I've played around with MLM at the UTF8 byte level to train unorthodox models on full sequence translation tasks. Mostly using curriculum learning and progressive random corruption. If you just want to add noise, setting random indices to random byte values might be all you need. For example:
Feeding the model the following input pattern:
[Source UTF8 bytes] => [Corrupted Target UTF8 bytes]
I expect it to output the full corrected target bytes. The overall training process follows this curriculum:
Curriculum Level 0: Corrupt nothing and wait until the population/model masters simple repetition.
Curriculum Level 1: Corrupt 1 random byte per target and wait until the population/model stabilizes.
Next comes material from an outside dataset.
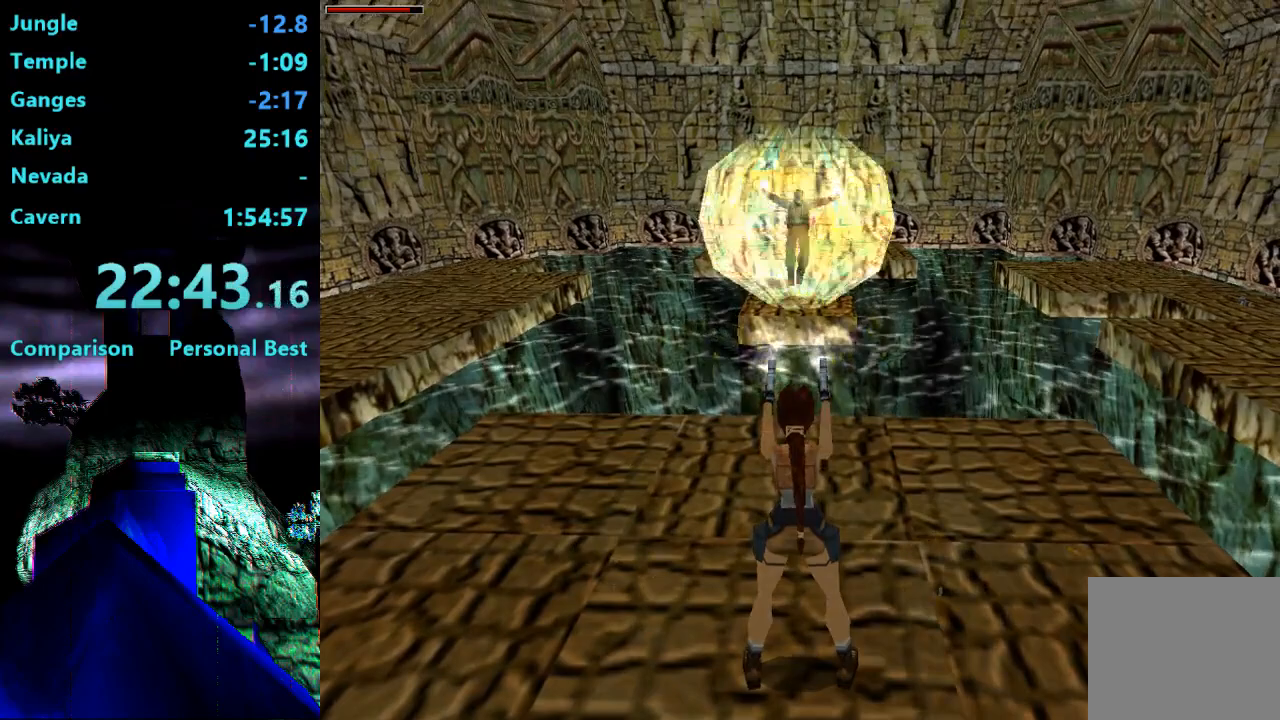
{"dt_ms": 500, "buttons": ["CROSS"], "right_stick": "center", "events": []}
Curriculum Level N: Corrupt N random bytes per target.
Rinse & repeat until all target sequences are fully saturated with noise.
An important aspect is to always score the entire target sequence each time so that we build upon prior success. If we just evaluate on the masked tokens, the step between each level of difficulty would be highly discontinuous in the learning domain.
Ive stopped caring about a lot of the jargon & definitions. I find that trying to stick things into buckets like "is this diffusion" gets in the way of thinking and trying new ideas. I am more concerned with whether or not it works than what it is called.
The problem with that is we want the model to learn to deal with its own mistakes. With continuous diffusion mistakes mostly look like noise, but with what you’re proposing mistakes are just incorrect words that are semantically pretty similar to the real text, so the model wouldn’t learn to consider those “noise”. The noising function would have to generate semantically similar text (e.g., out of order correct tokens maybe? Tokens from a paraphrased version?)